• Pixel coordinate tracking data:
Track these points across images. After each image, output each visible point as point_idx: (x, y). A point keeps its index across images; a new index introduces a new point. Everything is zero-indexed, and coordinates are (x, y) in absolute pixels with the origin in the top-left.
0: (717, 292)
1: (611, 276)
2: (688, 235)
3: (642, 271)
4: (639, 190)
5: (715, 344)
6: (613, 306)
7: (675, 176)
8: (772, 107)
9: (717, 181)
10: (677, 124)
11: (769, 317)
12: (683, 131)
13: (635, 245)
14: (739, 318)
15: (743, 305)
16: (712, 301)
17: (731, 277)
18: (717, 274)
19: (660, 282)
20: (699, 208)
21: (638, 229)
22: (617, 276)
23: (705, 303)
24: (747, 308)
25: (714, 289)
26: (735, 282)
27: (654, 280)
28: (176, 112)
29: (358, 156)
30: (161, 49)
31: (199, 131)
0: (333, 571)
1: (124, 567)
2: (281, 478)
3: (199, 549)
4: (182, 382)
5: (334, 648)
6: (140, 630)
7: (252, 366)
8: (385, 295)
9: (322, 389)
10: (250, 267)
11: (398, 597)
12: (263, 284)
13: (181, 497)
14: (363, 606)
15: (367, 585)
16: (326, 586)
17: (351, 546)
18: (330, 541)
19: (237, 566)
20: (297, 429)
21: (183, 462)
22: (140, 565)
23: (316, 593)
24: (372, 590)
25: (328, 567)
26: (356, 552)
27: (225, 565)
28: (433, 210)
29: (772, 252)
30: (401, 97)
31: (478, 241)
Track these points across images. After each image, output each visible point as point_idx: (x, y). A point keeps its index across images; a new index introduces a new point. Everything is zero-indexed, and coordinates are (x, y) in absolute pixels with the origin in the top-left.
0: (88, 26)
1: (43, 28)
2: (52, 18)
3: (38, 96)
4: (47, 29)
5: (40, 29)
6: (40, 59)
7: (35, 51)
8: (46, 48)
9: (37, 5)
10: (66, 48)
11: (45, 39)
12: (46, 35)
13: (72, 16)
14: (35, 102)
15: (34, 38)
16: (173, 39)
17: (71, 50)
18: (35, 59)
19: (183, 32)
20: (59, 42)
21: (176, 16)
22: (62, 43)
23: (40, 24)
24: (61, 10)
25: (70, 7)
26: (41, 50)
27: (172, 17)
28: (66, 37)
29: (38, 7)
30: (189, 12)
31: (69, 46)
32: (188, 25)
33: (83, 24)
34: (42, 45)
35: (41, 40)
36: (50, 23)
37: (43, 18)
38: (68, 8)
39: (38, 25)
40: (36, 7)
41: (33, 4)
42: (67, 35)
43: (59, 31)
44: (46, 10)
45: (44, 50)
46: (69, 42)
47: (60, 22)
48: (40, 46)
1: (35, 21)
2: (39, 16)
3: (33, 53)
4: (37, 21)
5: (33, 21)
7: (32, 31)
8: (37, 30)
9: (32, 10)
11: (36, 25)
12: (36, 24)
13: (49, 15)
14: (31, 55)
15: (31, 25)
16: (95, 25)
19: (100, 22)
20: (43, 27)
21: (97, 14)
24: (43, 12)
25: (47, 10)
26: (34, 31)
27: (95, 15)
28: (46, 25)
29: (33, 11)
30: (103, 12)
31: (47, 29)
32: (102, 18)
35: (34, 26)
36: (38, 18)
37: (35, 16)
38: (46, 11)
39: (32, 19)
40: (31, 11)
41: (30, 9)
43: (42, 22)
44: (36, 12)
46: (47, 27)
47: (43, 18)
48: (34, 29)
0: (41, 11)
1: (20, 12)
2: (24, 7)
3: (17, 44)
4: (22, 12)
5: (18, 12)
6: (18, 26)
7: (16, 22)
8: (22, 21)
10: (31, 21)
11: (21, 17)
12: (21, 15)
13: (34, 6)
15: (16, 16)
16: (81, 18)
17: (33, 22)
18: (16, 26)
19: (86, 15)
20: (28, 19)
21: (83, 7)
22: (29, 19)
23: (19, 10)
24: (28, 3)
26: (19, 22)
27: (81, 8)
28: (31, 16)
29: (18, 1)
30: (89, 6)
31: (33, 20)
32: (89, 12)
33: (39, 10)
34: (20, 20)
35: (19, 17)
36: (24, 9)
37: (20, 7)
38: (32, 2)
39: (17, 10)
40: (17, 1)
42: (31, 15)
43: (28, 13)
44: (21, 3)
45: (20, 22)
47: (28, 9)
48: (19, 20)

• ACTIVITY: Exact copies of all the entries above are to be printed.

• ANSWER SPACE:
Track these points across images. After each image, output each visible point as point_idx: (x, y). A point keeps its index across images; a new index introduces a new point. Everything is zero-indexed, and coordinates are (x, y) in absolute pixels with the origin in the top-left.
0: (717, 292)
1: (611, 276)
2: (688, 235)
3: (642, 271)
4: (639, 190)
5: (715, 344)
6: (613, 306)
7: (675, 176)
8: (772, 107)
9: (717, 181)
10: (677, 124)
11: (769, 317)
12: (683, 131)
13: (635, 245)
14: (739, 318)
15: (743, 305)
16: (712, 301)
17: (731, 277)
18: (717, 274)
19: (660, 282)
20: (699, 208)
21: (638, 229)
22: (617, 276)
23: (705, 303)
24: (747, 308)
25: (714, 289)
26: (735, 282)
27: (654, 280)
28: (176, 112)
29: (358, 156)
30: (161, 49)
31: (199, 131)
0: (333, 571)
1: (124, 567)
2: (281, 478)
3: (199, 549)
4: (182, 382)
5: (334, 648)
6: (140, 630)
7: (252, 366)
8: (385, 295)
9: (322, 389)
10: (250, 267)
11: (398, 597)
12: (263, 284)
13: (181, 497)
14: (363, 606)
15: (367, 585)
16: (326, 586)
17: (351, 546)
18: (330, 541)
19: (237, 566)
20: (297, 429)
21: (183, 462)
22: (140, 565)
23: (316, 593)
24: (372, 590)
25: (328, 567)
26: (356, 552)
27: (225, 565)
28: (433, 210)
29: (772, 252)
30: (401, 97)
31: (478, 241)
Track these points across images. After each image, output each visible point as point_idx: (x, y). A point keeps its index across images; a new index introduces a new point. Everything is zero-indexed, and coordinates are (x, y) in absolute pixels with the origin in the top-left.
0: (88, 26)
1: (43, 28)
2: (52, 18)
3: (38, 96)
4: (47, 29)
5: (40, 29)
6: (40, 59)
7: (35, 51)
8: (46, 48)
9: (37, 5)
10: (66, 48)
11: (45, 39)
12: (46, 35)
13: (72, 16)
14: (35, 102)
15: (34, 38)
16: (173, 39)
17: (71, 50)
18: (35, 59)
19: (183, 32)
20: (59, 42)
21: (176, 16)
22: (62, 43)
23: (40, 24)
24: (61, 10)
25: (70, 7)
26: (41, 50)
27: (172, 17)
28: (66, 37)
29: (38, 7)
30: (189, 12)
31: (69, 46)
32: (188, 25)
33: (83, 24)
34: (42, 45)
35: (41, 40)
36: (50, 23)
37: (43, 18)
38: (68, 8)
39: (38, 25)
40: (36, 7)
41: (33, 4)
42: (67, 35)
43: (59, 31)
44: (46, 10)
45: (44, 50)
46: (69, 42)
47: (60, 22)
48: (40, 46)
1: (35, 21)
2: (39, 16)
3: (33, 53)
4: (37, 21)
5: (33, 21)
7: (32, 31)
8: (37, 30)
9: (32, 10)
11: (36, 25)
12: (36, 24)
13: (49, 15)
14: (31, 55)
15: (31, 25)
16: (95, 25)
19: (100, 22)
20: (43, 27)
21: (97, 14)
24: (43, 12)
25: (47, 10)
26: (34, 31)
27: (95, 15)
28: (46, 25)
29: (33, 11)
30: (103, 12)
31: (47, 29)
32: (102, 18)
35: (34, 26)
36: (38, 18)
37: (35, 16)
38: (46, 11)
39: (32, 19)
40: (31, 11)
41: (30, 9)
43: (42, 22)
44: (36, 12)
46: (47, 27)
47: (43, 18)
48: (34, 29)
0: (41, 11)
1: (20, 12)
2: (24, 7)
3: (17, 44)
4: (22, 12)
5: (18, 12)
6: (18, 26)
7: (16, 22)
8: (22, 21)
10: (31, 21)
11: (21, 17)
12: (21, 15)
13: (34, 6)
15: (16, 16)
16: (81, 18)
17: (33, 22)
18: (16, 26)
19: (86, 15)
20: (28, 19)
21: (83, 7)
22: (29, 19)
23: (19, 10)
24: (28, 3)
26: (19, 22)
27: (81, 8)
28: (31, 16)
29: (18, 1)
30: (89, 6)
31: (33, 20)
32: (89, 12)
33: (39, 10)
34: (20, 20)
35: (19, 17)
36: (24, 9)
37: (20, 7)
38: (32, 2)
39: (17, 10)
40: (17, 1)
42: (31, 15)
43: (28, 13)
44: (21, 3)
45: (20, 22)
47: (28, 9)
48: (19, 20)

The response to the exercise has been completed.